Le projet de loi C-11 sera mis en œuvre en trois phases. Après la sanction royale, pendant la première phase, toute personne détenant un pathogène humain ou une toxine sera tenue d'en informer le ministre de la Santé et, dans le cas d'agents de l'annexe 5, les plus dangereux, d'en disposer conformément aux instructions du ministre. La première phase permet au ministre de savoir qui est en possession de pathogènes humains et de toxines et où ils sont gardés. Elle permet également l'élimination des agents les plus dangereux.

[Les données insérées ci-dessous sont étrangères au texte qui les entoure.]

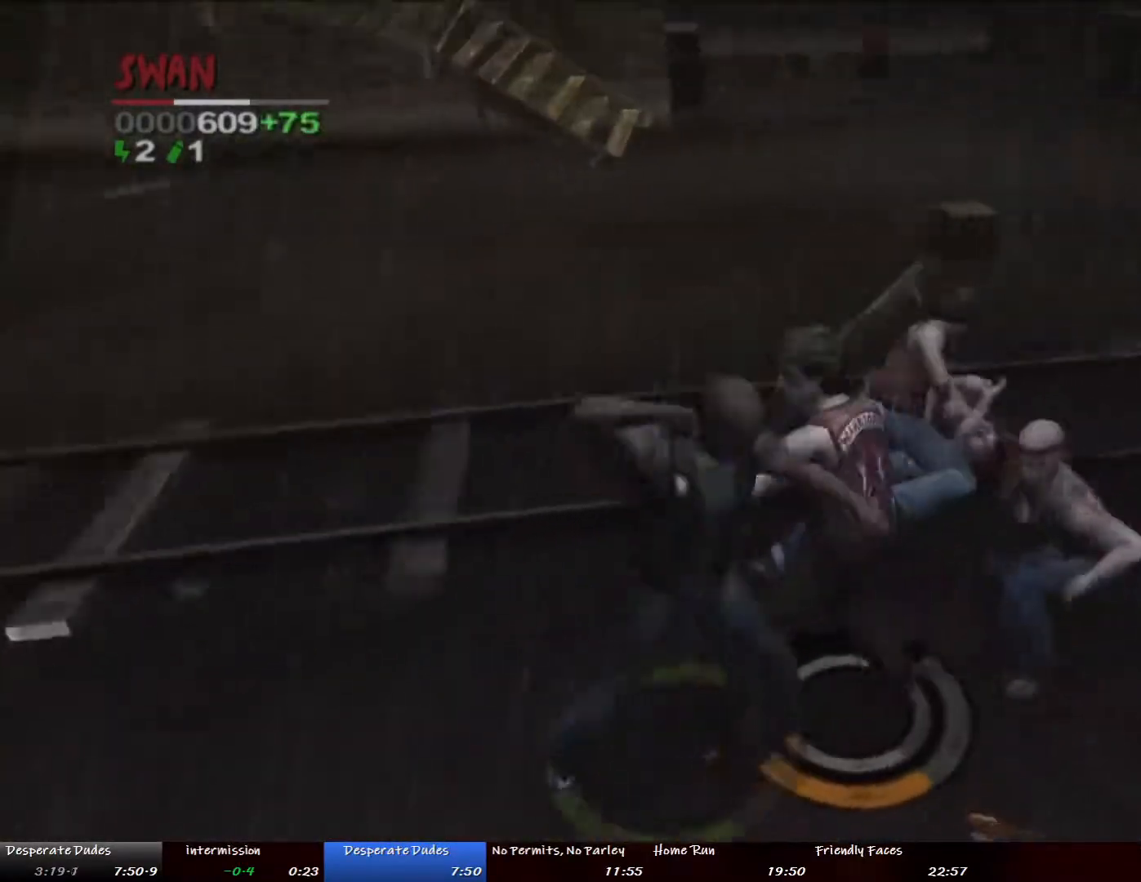
{"buttons": [], "left_stick": "down", "right_stick": "center", "button_events": [[234, "DPAD_DOWN", "down"], [301, "DPAD_DOWN", "up"], [368, "DPAD_DOWN", "down"], [469, "DPAD_DOWN", "up"]]}
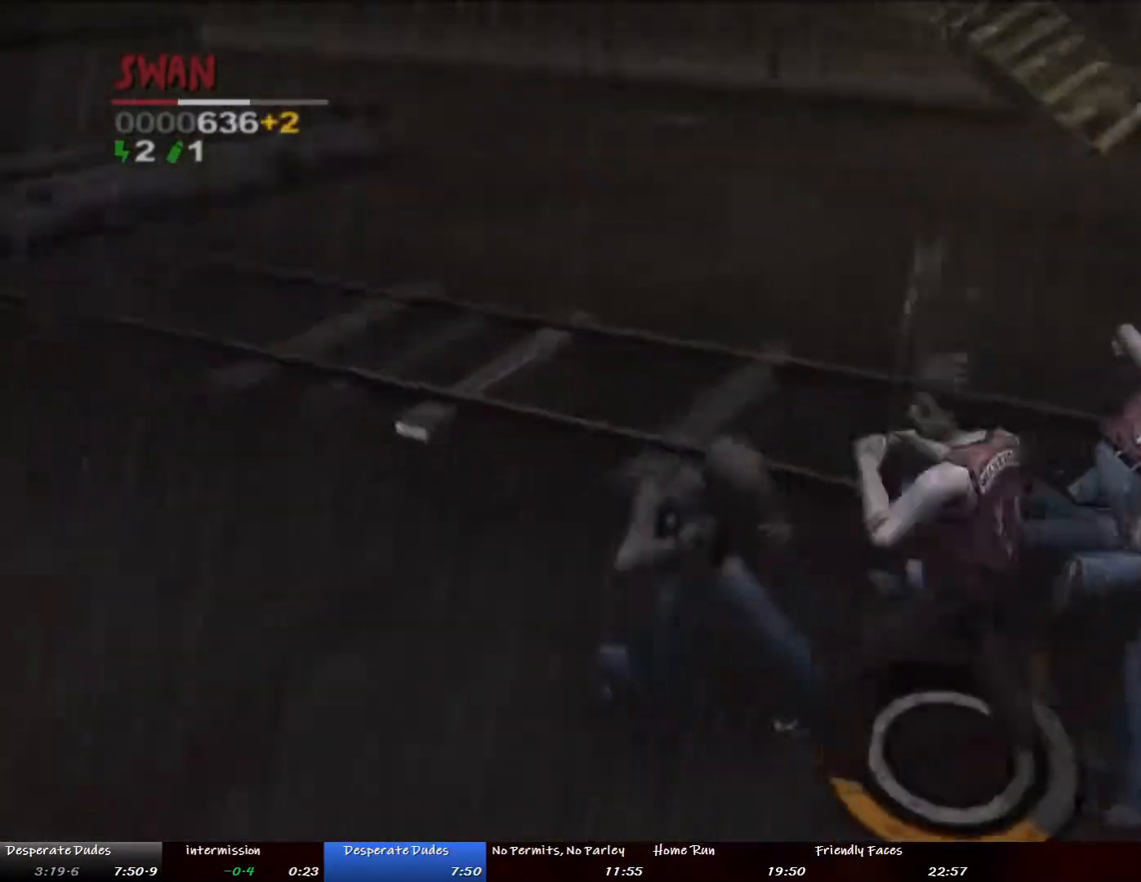
{"buttons": [], "left_stick": "left", "right_stick": "center", "button_events": []}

En outre, les articles relatifs aux activités interdites, aux infractions et aux sanctions et d'autres dispositions, à l'exception de celles énoncées à l'article 7, qui définissent les activités contrôlées qui sont interdites sans un permis délivré par le ministre, entreront en vigueur.

La deuxième phase de la mise en œuvre du projet de loi consiste à élaborer le cadre réglementaire. La troisième phase fixe les délais à l'intérieur desquels les intéressés devront se conformer au projet de loi.

Honorables sénateurs, le projet de loi C-11 a été examiné et discuté en profondeur à l'autre endroit. Le comité a tenu sept audiences au cours desquelles il a entendu cinq témoins du gouvernement et 13 autres témoins. Le projet de loi a également fait l'objet de nombreux débats.

Il convient tout particulièrement de mentionner les amendements majeurs qui ont été apportés au projet de loi en réaction aux préoccupations exprimées au sujet de certaines dispositions importantes, et dont j'ai mentionné certaines, notamment les dispositions ordonnant au ministre de la Santé de demander l'avis d'un comité consultatif avant d'apporter des changements à la liste des substances incluses en annexe.

Des préoccupations ont été exprimées à l'étape de la troisième lecture au sujet de la Loi sur la protection des renseignements personnels. Il a été suggéré que le Sénat, qui est la Chambre de réflexion, et le comité d'examen étudient cela plus à fond. Quoi qu'il en soit, le projet de loi a été adopté par l'autre endroit avec une écrasante majorité.

Honorables sénateurs, le projet de loi C-11 est une mesure législative logique et importante qui reconnaît le besoin de faire en sorte que la sécurité de l'ensemble des Canadiens ne soit pas compromise par des activités liées à la production, au transport, à la manutention et à l'élimination de pathogènes humains et de toxines. Le projet de loi élimine d'importantes échappatoires de la loi actuelle et il propose de mettre en place un système national de réglementation à la hauteur des normes d'autres pays, dont les États-Unis d'Amérique.

(1750)

Son Honneur le Président : Vous plaît-il, honorables sénateurs, d'adopter la motion?

(La motion est adoptée et le projet de loi est lu pour la deuxième fois.)

Renvoi au comité

Son Honneur le Président : Quand lirons-nous le projet de loi pour la troisième fois?

(Sur la motion du sénateur Comeau, le projet de loi est renvoyé au Comité sénatorial permanent des affaires sociales, des sciences et de la technologie.)

Projet de loi sur la Journée nationale de la philanthropie

Troisième lecture

L'ordre du jour appelle :

Reprise du débat sur la motion de l'honorable sénateur Eggleton, C.P., appuyée par l'honorable sénateur Adams, tendant à la troisième lecture du projet de loi S-217, Loi instituant la Journée nationale de la philanthropie, tel que modifié.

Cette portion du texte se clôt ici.